Tony Healy
- Full name: Anthony Robert Arthur Healy
- Date of birth: July 17, 1969 (age 56)
- Place of birth: Nanaimo, BC, Canada
- Height: 6 ft 6 in (198 cm)
- Weight: 252 lb (114 kg)
- University: University of Victoria
- Occupation(s): Educator

Rugby union career
- Position(s): Lock

International career
- Years: Team / Apps / (Points)
- 1996–99: Canada / 15 / (0)

= Tony Healy =

Canada international rugby union player & coach

Anthony Robert Arthur Healy (born July 17, 1969) is a Canadian former rugby union player and coach.

==Biography==
===Playing career===
Born in Nanaimo, British Columbia, Healy was a lock and played on the Canada national team from 1996 to 1999, gaining 15 caps for his country.

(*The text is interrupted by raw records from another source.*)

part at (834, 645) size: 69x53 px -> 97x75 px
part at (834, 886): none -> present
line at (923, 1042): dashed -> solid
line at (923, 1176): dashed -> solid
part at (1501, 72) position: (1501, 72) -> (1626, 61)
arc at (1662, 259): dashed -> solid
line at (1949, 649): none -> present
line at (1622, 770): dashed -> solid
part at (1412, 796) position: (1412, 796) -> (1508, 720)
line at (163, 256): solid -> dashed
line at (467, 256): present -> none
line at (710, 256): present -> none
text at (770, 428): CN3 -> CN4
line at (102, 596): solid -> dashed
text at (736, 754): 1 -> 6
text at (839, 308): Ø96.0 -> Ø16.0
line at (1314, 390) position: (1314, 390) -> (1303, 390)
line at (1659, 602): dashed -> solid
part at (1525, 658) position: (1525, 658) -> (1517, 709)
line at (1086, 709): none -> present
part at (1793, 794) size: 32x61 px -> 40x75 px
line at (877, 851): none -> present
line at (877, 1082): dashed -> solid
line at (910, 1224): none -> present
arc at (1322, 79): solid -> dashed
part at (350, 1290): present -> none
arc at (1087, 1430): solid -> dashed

He had several seasons of professional rugby in France playing with US Marmande, US Dax, FC Auch, Aviron Bayonnais and Bordeaux-Bègles, as well as a season in England at Moseley.

===Rugby coach===
Healy, formerly a teacher at Brentwood College School, coached the BC Bears to a Canadian Rugby Championship title in 2017 and was then appointed head coach of Major League Rugby's Seattle Seawolves, but visa difficulties meant he couldn't take up the position.